Entry	Catalyst	Support	Ligand	Yield (%)
1 [48]	Cu(OH)2	-	L1	93%
2 [48]	Cu(OH)2	Chitosan	L1	90%
3 [48]	Cu(OH)2	Chitosan	L2	100%
4 [48]	Cu(OH)2	Chitosan	-	90%
5 [49]	CuO	-	L3	96%
6 [49]	Cu(OAc)2	Chitosan	-	91%
7 [46]	CuI	Cellulosic	-	96%
8 [50]	Cu2O	-	-	NR
9 [50]	Cu	Carbon black	-	95%
10 [44]	Cu	Chitosan	-	93%
11 [45]	Cu	Chitosan/PVA	-	87%
12	copper foam	-	-	92%

). Zhu et al. [48,49] have studied the reaction performance of the catalysts in the presence of chiral ligands L2 or L3 using chitosan@Cu(OH)₂ or CuO catalysts and found that Cu(OH₎₂ and CuO catalyzed the generation of β-addition products almost quantitatively. Zhou et al. [50] have found that the reaction required only 2 h to obtain 95% of the product using carbon black supported Cu⁰ material as a catalyst. Other studies from our group [43,44,45,46] also showed that both lower-order and higher-order copper are excellent materials for the boron addition reaction. Compared with the above catalysts, the copper foam has a good catalytic effect (92% yield), does not require additional support and ligands, and is more easily separated, making it a more suitable catalyst for a large number of reactions.

3. Materials and Methods

3.1. Materials

Copper foam and all of the above reagents were purchased from Energy Chemical. NMR (Bruker Avance III 400 Hz, Berlin, Germany) was used to verify the structure of the products. Scanning Electron Microscopy (JEOL, JSM-6510, Tokyo, Japan) were used to measure the morphology and sizes of the modified chitosan microspheres. The FTIR spectra of the microspheres were obtained using a Nicolet iS5 Spectrophotometer (Thermo, Austin, TX, USA) to investigate possible interactions between the microspheres and the nano-copper. Microscopy (TEM, JEOL-2100F, Tokyo, Japan), X-ray Photoelectron Spectroscopy (XPS, ESCALAB 250xi, Thermo, USA) and X-ray Diffractometry (XRD, S2, RIGAKU, Tokyo, Japan) were used to obtain the elemental valence of the catalyst copper. Purification of the product was carried out using column chromatography (silica gel, 200–300 mesh).

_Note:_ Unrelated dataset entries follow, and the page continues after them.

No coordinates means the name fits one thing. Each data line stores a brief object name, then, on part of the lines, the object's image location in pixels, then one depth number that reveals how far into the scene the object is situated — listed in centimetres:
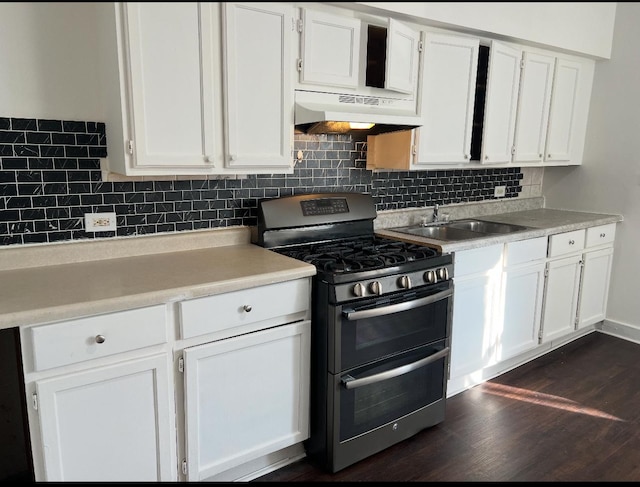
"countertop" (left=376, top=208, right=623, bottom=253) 265
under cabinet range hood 224
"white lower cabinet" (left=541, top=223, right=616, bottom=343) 334
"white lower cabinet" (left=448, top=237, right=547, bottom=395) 276
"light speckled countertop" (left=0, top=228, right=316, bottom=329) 161
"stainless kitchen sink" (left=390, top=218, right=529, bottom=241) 318
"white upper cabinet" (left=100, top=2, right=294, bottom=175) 187
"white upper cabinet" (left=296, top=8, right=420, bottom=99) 229
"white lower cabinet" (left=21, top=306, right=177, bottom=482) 157
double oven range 212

3.2. Arylboronic Acid Self-Coupling Reaction

Copper foam (010 mg), 4-methoxychalcone (1a, 0.2 mmol) and bis (Pinacolato) diboron (0.3 mmol) were added to the reaction flask and a solvent mixture of acetone and water (v:v = 1:1) was added to react for 12 h, at room temperature. It was filtered, washed with ethyl acetate and the solvent was evaporated to give a mixture containing β-boronic acid compound 2a. Then, the mixture was added to a mixed solution of THF and H₂O containing 0.2 mmol of NaBO₃.4H₂O and stirred for 4 h, at room temperature. After stopping the reaction, extraction and fractionation, vacuum-drying was performed. The target product 3a was isolated using a mixture of ethyl acetate and petroleum ether as eluent (v:v = 1:4–1:10). The reaction route is shown in Figure 8. The structure of the product was verified by NMR.

4. Conclusions

In this paper, copper foam was used directly as a catalyst for the borylation addition reaction of α, β-unsaturated compounds under mild conditions. The experimental results show that copper foam is an easy separation, easy recovery and high efficiency catalyst, and the yield of the product is still up to 90% after five cycles. This catalyst is an important reference for the green synthesis and industrial application of C-O compounds.